I've been stalking this sub

OP I'm not ganna lie to you and say I can completely relate to what you have felt and are feeling because I can't. I can however relate to being so depressed it is hard to feel anything outside of yourself. I've had parts of my life, fucking full years, when all I could honestly feel was a desire to not feel anything at all because all I could feel was horrible. Getting to a point where I started to feel indifferent about the impact of ending life was a changing point for me. I mean, I really hated it. The only thing I could feel was a desire to end everything. But what happens after everything is over? Nothing happens, it's over. Is that really better though? Nothing at all? I chose feeling terrible over nothing. Then I decided that like holy fuck man feeling terrible all the time sucks dick.

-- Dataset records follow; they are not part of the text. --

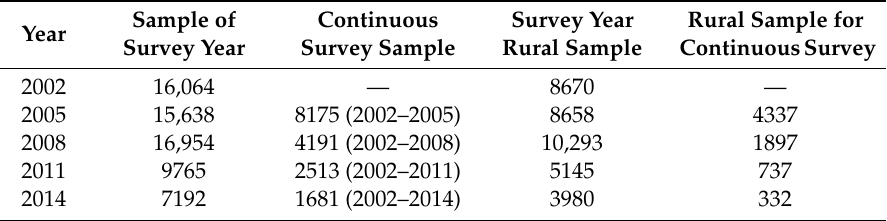
Table 1. Chinese Longitudinal Healthy Longevity Survey (CLHLS) data set sample content structure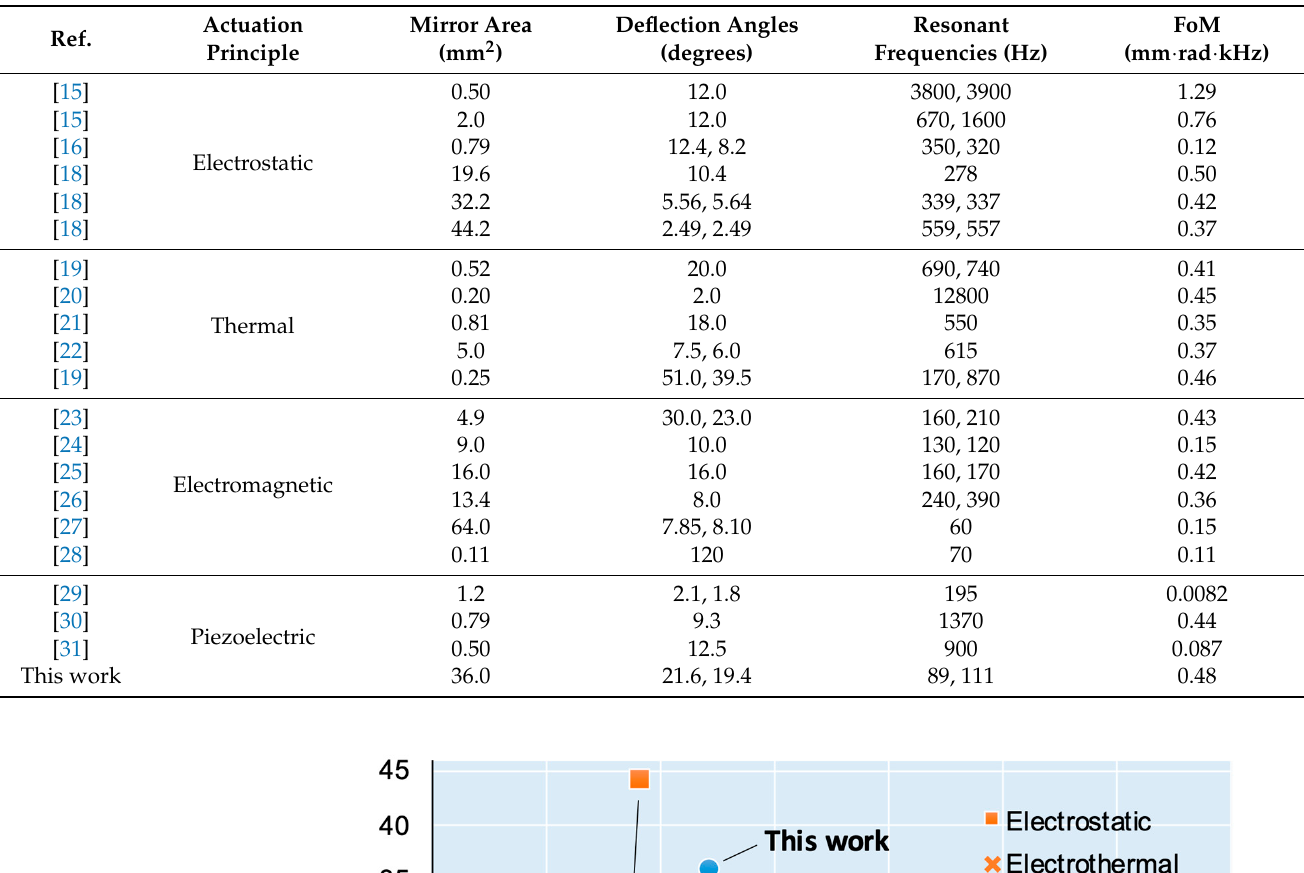
Table 2. Characteristics of 2-DoF quasi-static scanners.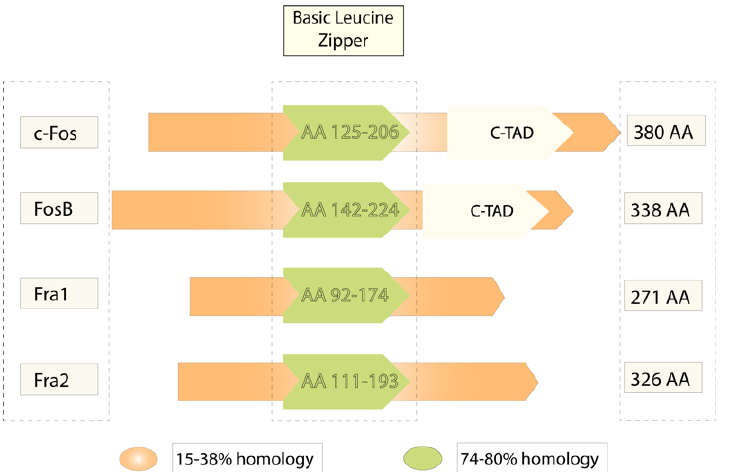
Figure 1. The Fos gene family members. The picture shows a comparative structure of the products of the fos gene, all of which contain a basic leucine zipper domain, but only c-fos and FosB have a c-terminal transactivator domain (c-TAD). It also indicates the high homology level in the basic leucine zipper domain, which is more variable in other regions.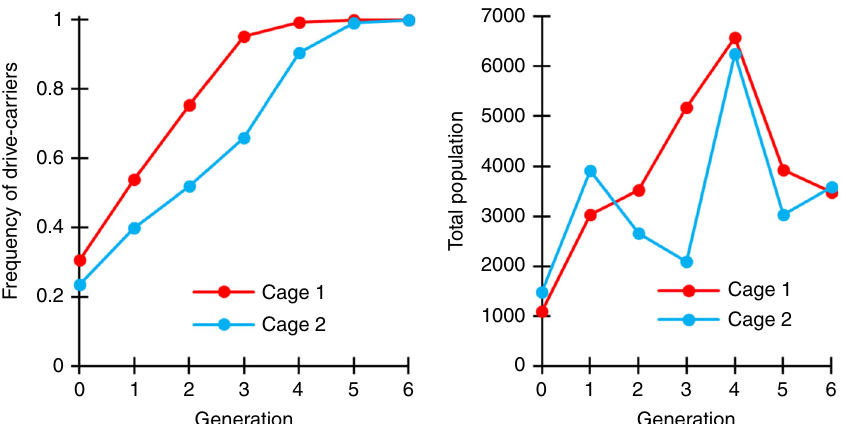
Fig. 6 Cage frequency trajectories and population sizes. In large cages, individuals homozygous for the drive allele and the Cas9 allele were mixed with individuals homozygous only for the Cas9 allele. Cage populations were maintained for several discrete generations, and all individuals from each generation were phenotyped for dsRed, indicating that they carried one or two copies of the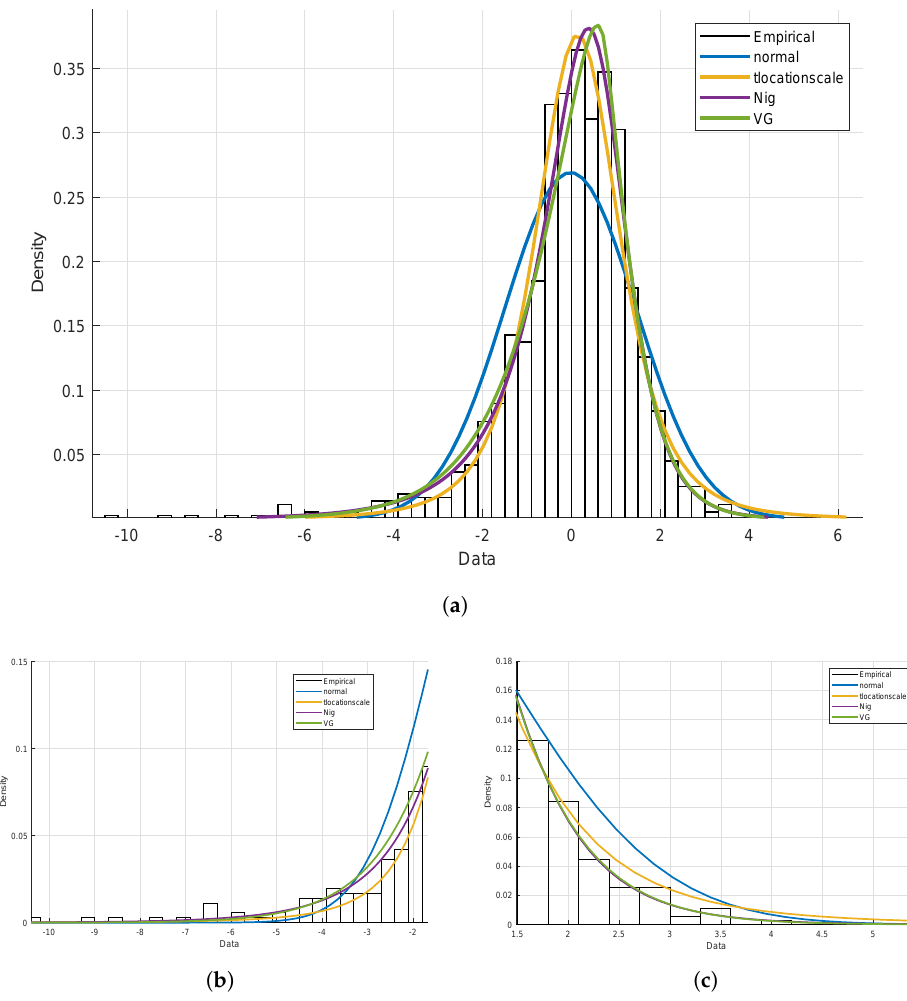
(cid:16) (cid:17) Y , panel ( a – c ), and its tails, panels ( b , c ) . C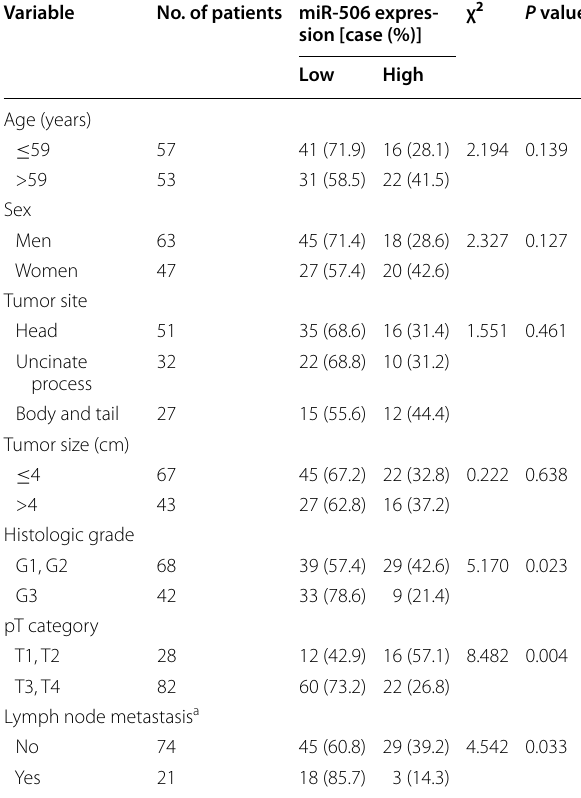
a No information about lymph node metastasis in 15 patients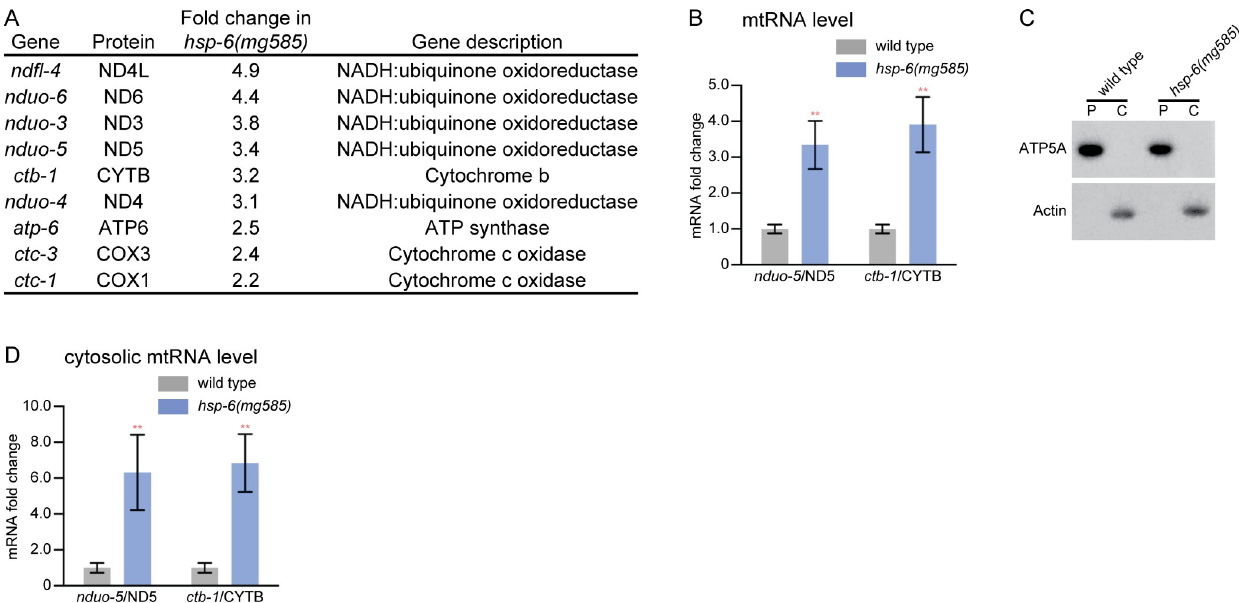
Fig 5. Release of mitochondrial RNA into the cytosol. (A) Electron transport chain genes encoded in the mitochondrial genome are induced by the hsp-6 (mg585) mitochondrial chaperone gene mutation. Of the 12 genes in the mitochondrial genome that encode subunits of electron transport chain, 9 genes were up-regulated in hsp-6(mg585) mutation. (B) The mRNA level of nduo-5 /ND5 or ctb-1 /CYTB was induced by hsp-6(mg585) mitochondrial mutation. Both nduo-5 /ND5 (NADH:ubiquinone oxidoreductase) and ctb-1 /CYTB (cytochrome b) are transcribed from the mitochondrial genome, and their expression level was evaluated by RT-qPCR assays. �� p < 0.01. (C and D) The mRNA level of nduo-5 /ND5 or ctb-1 /CYTB in the cytosol was increased in hsp-6(mg585) mitochondrial mutation. The pellet and cytosolic fractions were separated by centrifugation and probed with ATP5A and actin antibodies, respectively, to assess purification in (C). The mRNA level of nduo-5 /ND5 or ctb-1 /CYTB in the mitochondria-free cytosolic fraction was evaluated by RT- qPCR in (D). The underlying numerical data can be found in S1 data. The original blot images can be found in S1 raw images. C , cytosolic fraction; P , pellet fraction; RT-qPCR, quantitative reverse transcription PCR.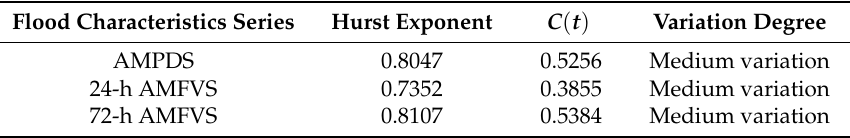
Table 3. Calculation results of the Hurst exponent for each flood characteristic series.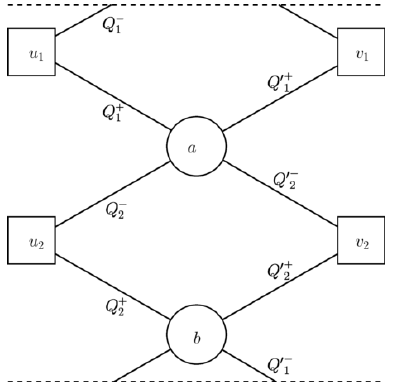
Figure 3 . The E 7 surprise theory. The boxes are su (2) (cid:13)avor groups, circles su (2) gauge groups. Fields Q (cid:6) have charge (cid:6) 1 under u (1) (cid:11) , and (cid:12)elds Q 0(cid:6) i drawn on a cylinder and has quartic superpotential interactions preserving the four su (2)s and the two u (1)s. All the (cid:12)elds have R-charge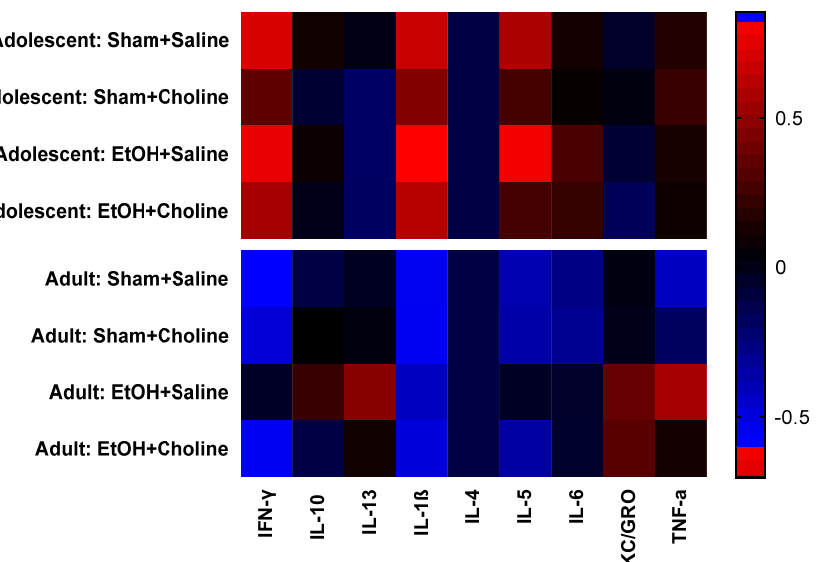
Figure 2. Hippocampal cytokine profiles during adolescence and adulthood. Overall, analysis demonstrates a noticeable clustering of cytokines patterns by age. Rows represent groups, as indicated, and the columns represent mean cytokine levels ( z -scored data) for each group. Colors demonstrate deviations from the mean of zero, as indicated in the color key. EtOH: Ethanol.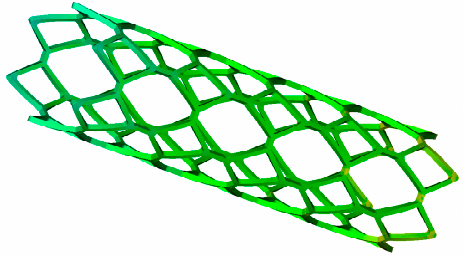
Figure 3. Generic polymeric stent with straight bridges.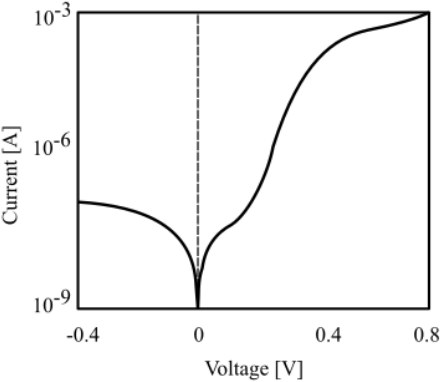
( b ) Figure 14. Four Quadrant Power Supply tracer. Source [16] , own elaboration. Investigation of the operation of four quadrants on a solar module allows the diag- nosis of mismatches in partially shaded cells connected in series and is used for the gen- eration of dark curves (dark I–V curve). The dark I–V curve is the curve of the module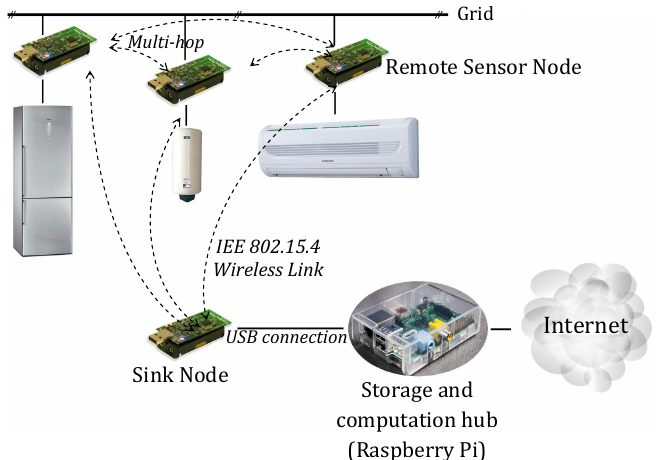
Figure 2. General wireless network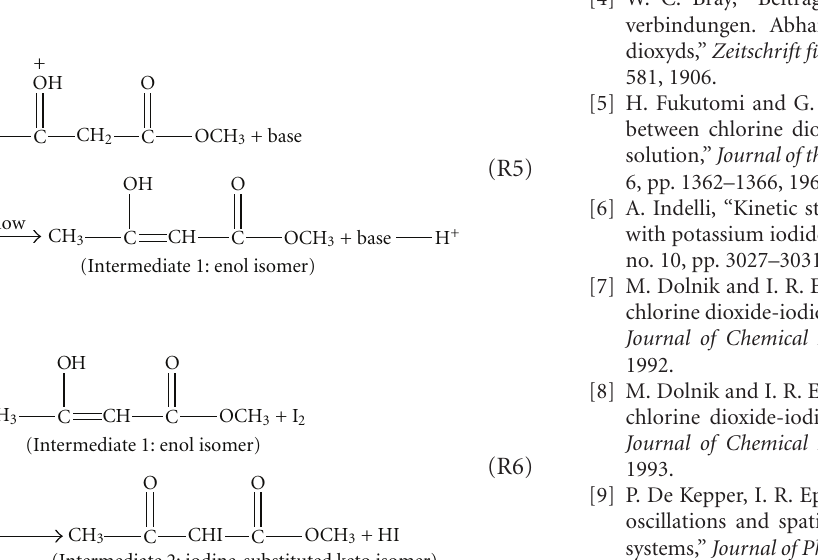
Figure 14: The curve of intermediate 2 relative concentration ver- sus reaction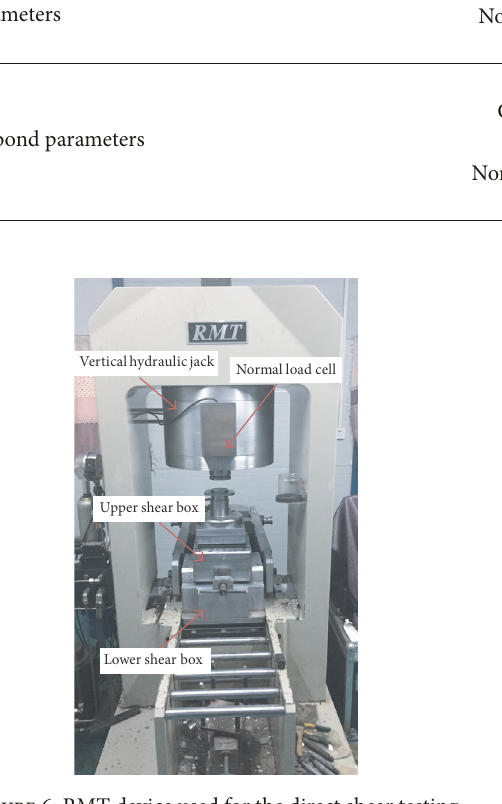
Figure 6: RMT device used for the direct shear testing.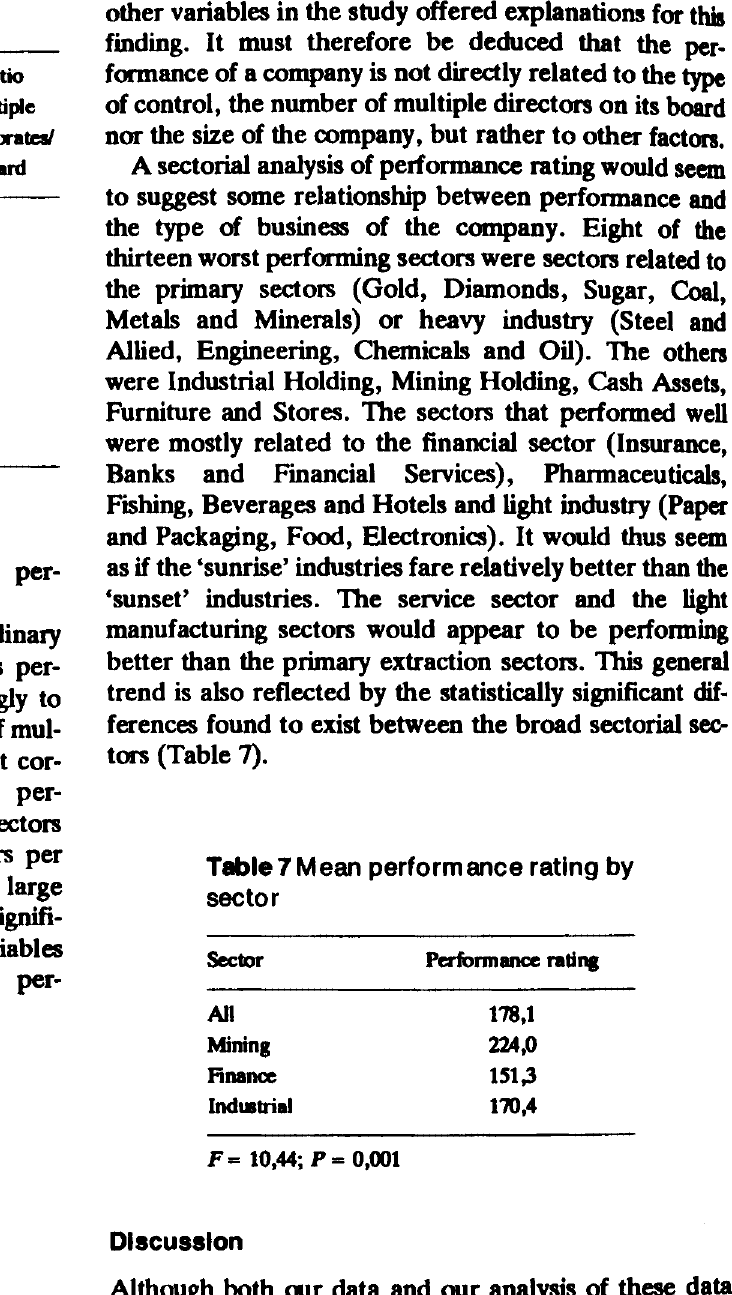
Table 6 Mean rating•by type of control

I was too scared to look for professional help so I turned to psychology to see if I could fix my own brain myself. I learned that facial expressions can actually change how your brain processes emotion from a study I read about where patients had to hold pens in their mouths. Biting a pen behind your canines forces your facial muscles to make a smile, and your brain seriously can't tell the difference between a genuine smile and a fake one brought on by biting a freakin' pen. Smiling alters your brain chemistry, your body releases chemicals that make you feel better when it thinks your happy. And you can trick your body into thinking your happy. Op, you can fake being happy and still reap every benefit of actually being happy. At first when I was doing this like yea, I felt really stupid. I wasn't happy deep down but honestly I wasn't AS miserable as I was before. After a while, after so many days filled with fake smiles and feeling like a plastic barbie doll, I actually found it. I actually got better. I'm happier OP. It took some work but holy shit it can actually happen. Finding happiness feels so much better then misery, and it feels a million times better then nothing at all. Op if you're really at the end, what do you have to lose? You are a real person with real emotions, even if they kind of suck dick right now. You have the power to change that. Please don't choose to be miserable or feel nothing at all, there are so many better things you could be feeling and there are so many experiences you are never going to have if you give it all up for literally nothing.